*** Exercise passage ***

But Mutter, the Shelf Awareness editor, cautioned that Amazon’s data-driven strategy for selling books could translate poorly in a physical store.
“It’ll be interesting to see how the book retailer that relies on algorithms and readers’ recommendations and cold sales metrics will do in a brick-and-mortar space, where customers are used to dealing with booksellers who love books and have a lot of personal knowledge of the kind that is opposite of Amazon’s corporate approach,” he noted.
Another unique aspect of Amazon Books: There are no price tags. Customers can either scan the book at a kiosk or use Amazon’s app to find out how much each product is; prices are identical to those on Amazon.com.
However, what you will find at each bookshelf is an Amazon Kindle Paperwhite, one of the company’s e-readers. This is a way for Amazon to show customers what it’s like to read books on its own electronic device. Each Kindle is loaded with physical titles you’ll find on the same bookshelf where the e-reader is located.
“Some people have never used one and don’t know how easy it is to change the font size, or to look up a word,” Cast noted.
Speaking of the Kindle, Amazon’s other hardware products are featured directly in the center of the store, similar to what Apple or Microsoft do at their own physical retail locations. There is also an “Amazon Answers” desk to help customers with any product questions.
Other amenities include a small hangout space for customers to sit down and browse through magazines or e-books with a Fire tablet. In the children’s books area, there are beanbags and a table equipped with — yes, you guessed it, more Fire tablets — where kids can spend time with their parents.
You’ll even find Amazon’s Echo, the company’s intelligent, talking home speaker/virtual assistant, located on a table that is somewhat symbolic of Amazon’s innovations in the book industry.
This particular table includes traditional printed books that have been made into movies. Alongside the paperbacks are Amazon Fire HD tablets that let customers watch movie trailers on IMDb, another Amazon-owned company.

*** Source information ***

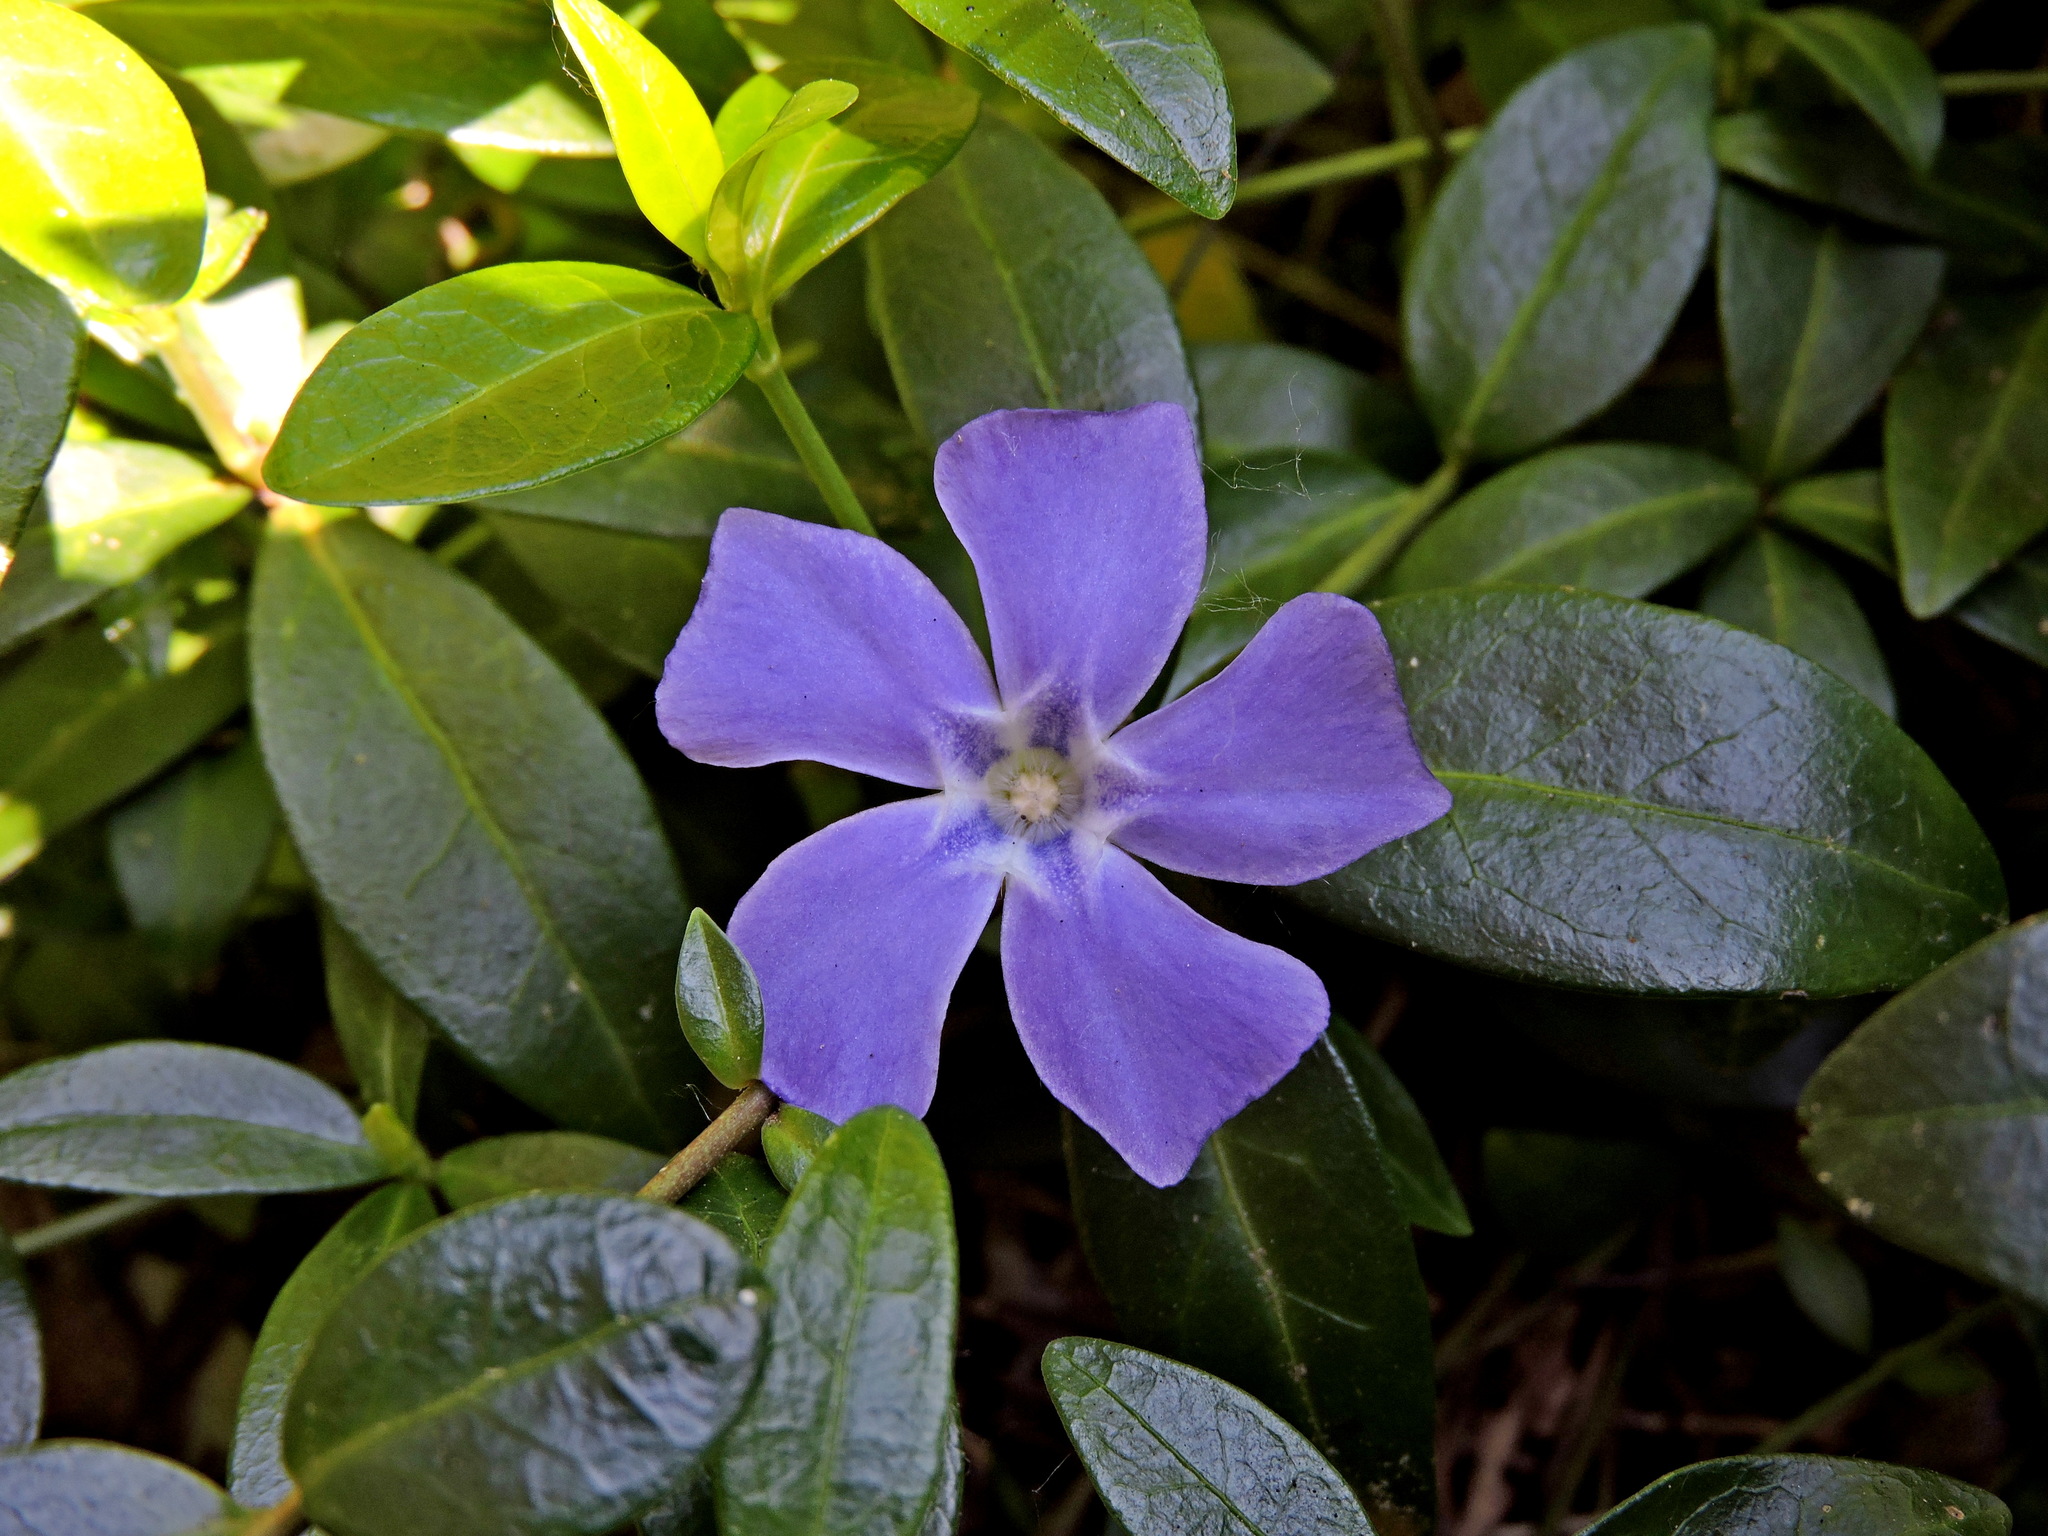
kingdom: Plantae
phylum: Tracheophyta
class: Magnoliopsida
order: Gentianales
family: Apocynaceae
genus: Vinca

***

■ **Required action**:
Answer these questions from the Amazon Books passage:
1. With no price tags in the store, how can customers find out what a book costs?
2. Which device is placed at each bookshelf?
3. What can customers do with the Amazon Fire HD tablets on the table of books made into movies?
Rely only on the Amazon Books passage, not on the records.

■ **Result for this task**:
1. They can scan the book at a kiosk or use Amazon's app.
2. An Amazon Kindle Paperwhite.
3. They can watch movie trailers on IMDb.